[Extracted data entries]

+---+

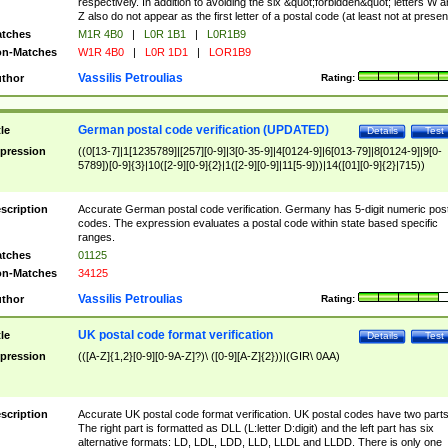
respectively. In addition to avoiding the six &quot;forbidden&quot; letters W 
Z also do not appear as the first letter of a postal code (at least not at presen
tches
M1R 4B0
|
L0R 1B1
|
L0R1B9
n-Matches
W1R 4B0
|
L0R 1D1
|
LOR1B9
Vassilis Petroulias
thor
Rating:
German postal code verification (UPDATED)
tle
Details
Test
pression
((0[13-7]|1[1235789]|[257][0-9]|3[0-35-9]|4[0124-9]|6[013-79]|8[0124-9]|9[0-
5789])[0-9]{3}|10([2-9][0-9]{2}|1([2-9][0-9]|11[5-9]))|14([01][0-9]{2}|715))
scription
Accurate German postal code verification. Germany has 5-digit numeric post
codes. The expression evaluates a postal code within state based specific
ranges.
tches
01125
n-Matches
34125
Vassilis Petroulias
thor
Rating:
UK postal code format verification
tle
Details
Test
pression
(([A-Z]{1,2}[0-9][0-9A-Z]?)\ ([0-9][A-Z]{2}))|(GIR\ 0AA)
scription
Accurate UK postal code format verification. UK postal codes have two parts
The right part is formatted as DLL (L:letter D:digit) and the left part has six
alternative formats: LD, LDL, LDD, LLD, LLDL and LLDD. There is only one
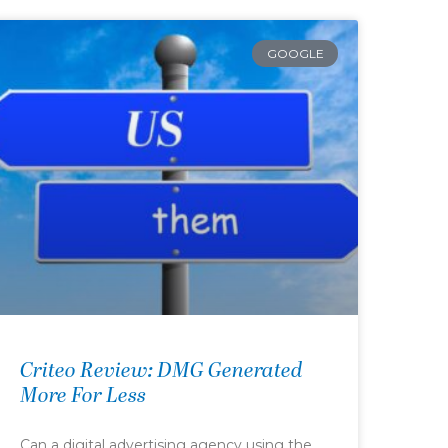
GOOGLE
Criteo Review: DMG Generated
More For Less
Can a digital advertising agency using the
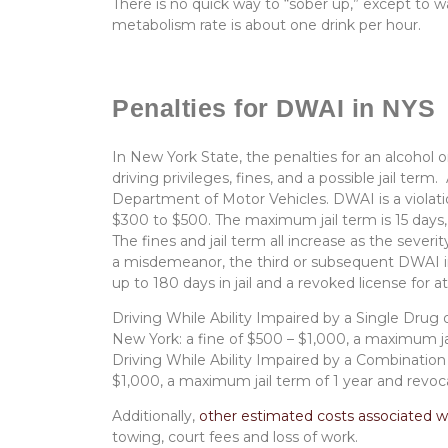
There is no quick way to “sober up,” except to w
metabolism rate is about one drink per hour.
Penalties for DWAI in NYS
In New York State, the penalties for an alcohol or
driving privileges, fines, and a possible jail term.
Department of Motor Vehicles. DWAI is a violati
$300 to $500. The maximum jail term is 15 days, 
The fines and jail term all increase as the severit
a misdemeanor, the third or subsequent DWAI in
up to 180 days in jail and a revoked license for 
Driving While Ability Impaired by a Single Drug 
New York: a fine of $500 – $1,000, a maximum jai
Driving While Ability Impaired by a Combination
$1,000, a maximum jail term of 1 year and revocat
Additionally,
other estimated costs
associated w
towing, court fees and loss of work.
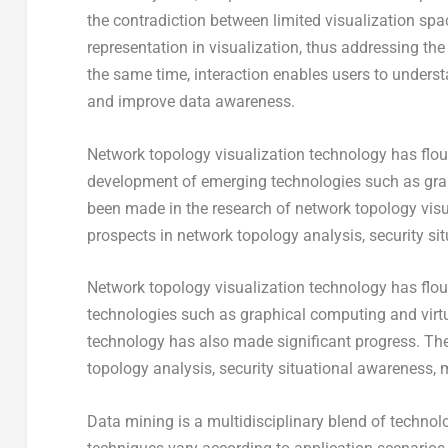
the contradiction between limited visualization sp
representation in visualization, thus addressing t
the same time, interaction enables users to underst
and improve data awareness.
Network topology visualization technology has flour
development of emerging technologies such as graph
been made in the research of network topology visu
prospects in network topology analysis, security s
Network topology visualization technology has flou
technologies such as graphical computing and virtua
technology has also made significant progress. Th
topology analysis, security situational awareness,
Data mining is a multidisciplinary blend of techno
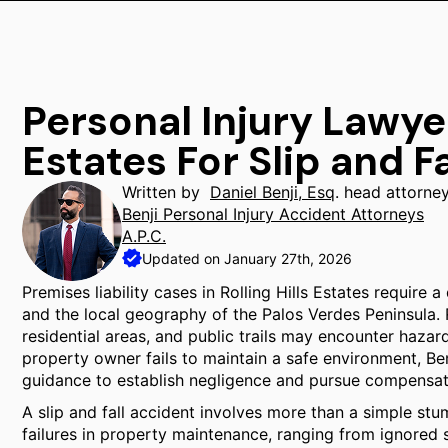
Personal Injury Lawyer
Estates For Slip and Fa
Written by
Daniel Benji, Esq
. head attorne
Benji Personal Injury Accident Attorneys
A.P.C.
Updated on January 27th, 2026
Premises liability cases in Rolling Hills Estates require 
and the local geography of the Palos Verdes Peninsula. 
residential areas, and public trails may encounter hazar
property owner fails to maintain a safe environment, Ben
guidance to establish negligence and pursue compensa
A slip and fall accident involves more than a simple stu
failures in property maintenance, ranging from ignored sp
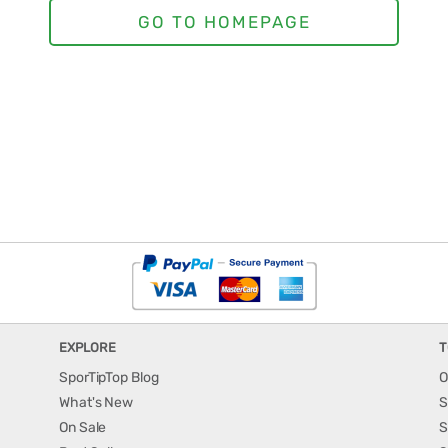
EXPLORE
T
SporTipTop Blog
O
What's New
S
On Sale
S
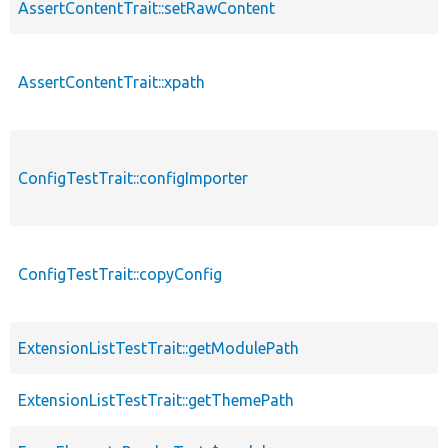
AssertContentTrait::setRawContent
AssertContentTrait::xpath
ConfigTestTrait::configImporter
ConfigTestTrait::copyConfig
ExtensionListTestTrait::getModulePath
ExtensionListTestTrait::getThemePath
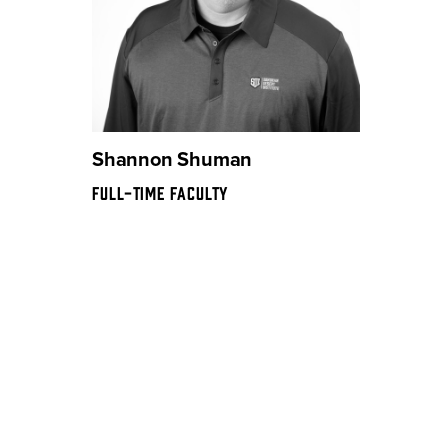
Shannon Shuman
FULL-TIME FACULTY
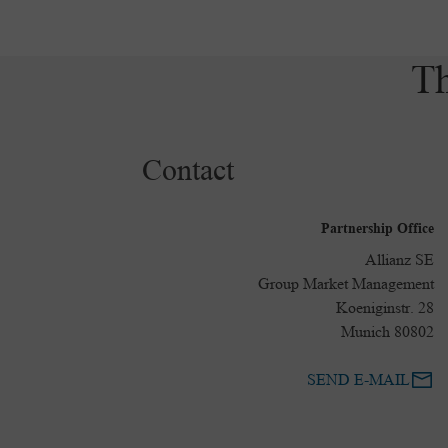
Th
Contact
Partnership Office
Allianz SE
Group Market Management
Koeniginstr. 28
80802 Munich
SEND E-MAIL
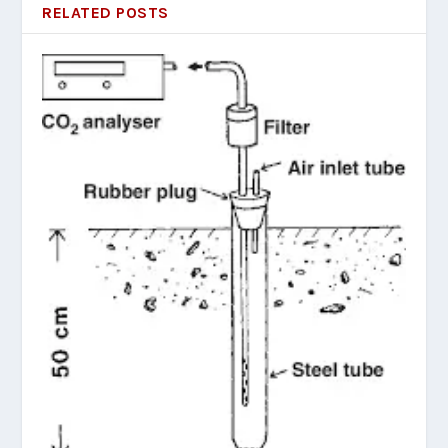
RELATED POSTS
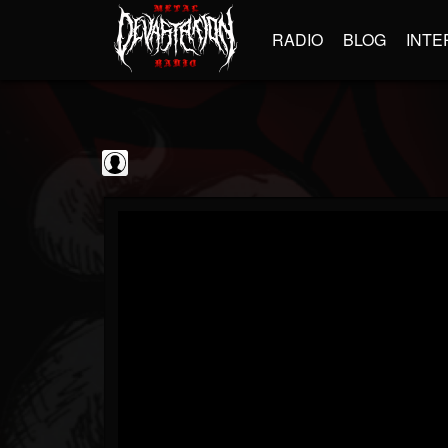
RADIO
BLOG
INTE
Iron Maiden:...
@iron-maiden-legac...
FOLLOWERS
FOLLOWING
UPDATES
0
202954
303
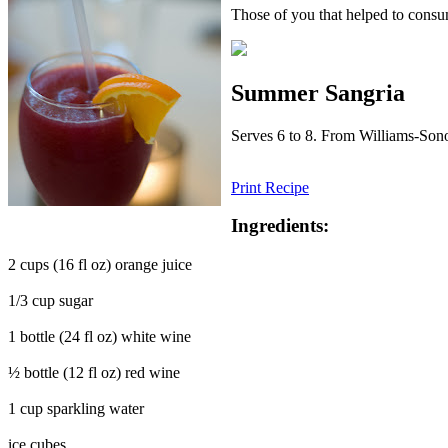
Those of you that helped to consum
Summer Sangria
Serves 6 to 8. From Williams-So
Print Recipe
Ingredients:
2 cups (16 fl oz) orange juice
1/3 cup sugar
1 bottle (24 fl oz) white wine
½ bottle (12 fl oz) red wine
1 cup sparkling water
ice cubes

+---+

# What you should do:
Extract every line of text from all of the records above and repeat each one word for word. Leave the pictures out of your answer.

# Solution to the exercise:
respectively. In addition to avoiding the six &quot;forbidden&quot; letters W 
Z also do not appear as the first letter of a postal code (at least not at presen
tches
M1R 4B0
|
L0R 1B1
|
L0R1B9
n-Matches
W1R 4B0
|
L0R 1D1
|
LOR1B9
Vassilis Petroulias
thor
Rating:
German postal code verification (UPDATED)
tle
Details
Test
pression
((0[13-7]|1[1235789]|[257][0-9]|3[0-35-9]|4[0124-9]|6[013-79]|8[0124-9]|9[0-
5789])[0-9]{3}|10([2-9][0-9]{2}|1([2-9][0-9]|11[5-9]))|14([01][0-9]{2}|715))
scription
Accurate German postal code verification. Germany has 5-digit numeric post
codes. The expression evaluates a postal code within state based specific
ranges.
tches
01125
n-Matches
34125
Vassilis Petroulias
thor
Rating:
UK postal code format verification
tle
Details
Test
pression
(([A-Z]{1,2}[0-9][0-9A-Z]?)\ ([0-9][A-Z]{2}))|(GIR\ 0AA)
scription
Accurate UK postal code format verification. UK postal codes have two parts
The right part is formatted as DLL (L:letter D:digit) and the left part has six
alternative formats: LD, LDL, LDD, LLD, LLDL and LLDD. There is only one
GOOGLE
Criteo Review: DMG Generated
More For Less
Can a digital advertising agency using the
There is no quick way to “sober up,” except to w
metabolism rate is about one drink per hour.
Penalties for DWAI in NYS
In New York State, the penalties for an alcohol or
driving privileges, fines, and a possible jail term.
Department of Motor Vehicles. DWAI is a violati
$300 to $500. The maximum jail term is 15 days, 
The fines and jail term all increase as the severit
a misdemeanor, the third or subsequent DWAI in
up to 180 days in jail and a revoked license for 
Driving While Ability Impaired by a Single Drug 
New York: a fine of $500 – $1,000, a maximum jai
Driving While Ability Impaired by a Combination
$1,000, a maximum jail term of 1 year and revocat
Additionally,
other estimated costs
associated w
towing, court fees and loss of work.
the contradiction between limited visualization sp
representation in visualization, thus addressing t
the same time, interaction enables users to underst
and improve data awareness.
Network topology visualization technology has flour
development of emerging technologies such as graph
been made in the research of network topology visu
prospects in network topology analysis, security s
Network topology visualization technology has flou
technologies such as graphical computing and virtua
technology has also made significant progress. Th
topology analysis, security situational awareness,
Data mining is a multidisciplinary blend of techno
Personal Injury Lawyer
Estates For Slip and Fa
Written by
Daniel Benji, Esq
. head attorne
Benji Personal Injury Accident Attorneys
A.P.C.
Updated on January 27th, 2026
Premises liability cases in Rolling Hills Estates require 
and the local geography of the Palos Verdes Peninsula. 
residential areas, and public trails may encounter hazar
property owner fails to maintain a safe environment, Ben
guidance to establish negligence and pursue compensa
A slip and fall accident involves more than a simple stu
failures in property maintenance, ranging from ignored sp
EXPLORE
T
SporTipTop Blog
O
What's New
S
On Sale
S
AssertContentTrait::setRawContent
AssertContentTrait::xpath
ConfigTestTrait::configImporter
ConfigTestTrait::copyConfig
ExtensionListTestTrait::getModulePath
ExtensionListTestTrait::getThemePath
Shannon Shuman
FULL-TIME FACULTY
Th
Contact
Partnership Office
Allianz SE
Group Market Management
Koeniginstr. 28
80802 Munich
SEND E-MAIL
RELATED POSTS
RADIO
BLOG
INTE
Iron Maiden:...
@iron-maiden-legac...
FOLLOWERS
FOLLOWING
UPDATES
0
202954
303
Those of you that helped to consum
Summer Sangria
Serves 6 to 8. From Williams-So
Print Recipe
Ingredients:
2 cups (16 fl oz) orange juice
1/3 cup sugar
1 bottle (24 fl oz) white wine
½ bottle (12 fl oz) red wine
1 cup sparkling water
ice cubes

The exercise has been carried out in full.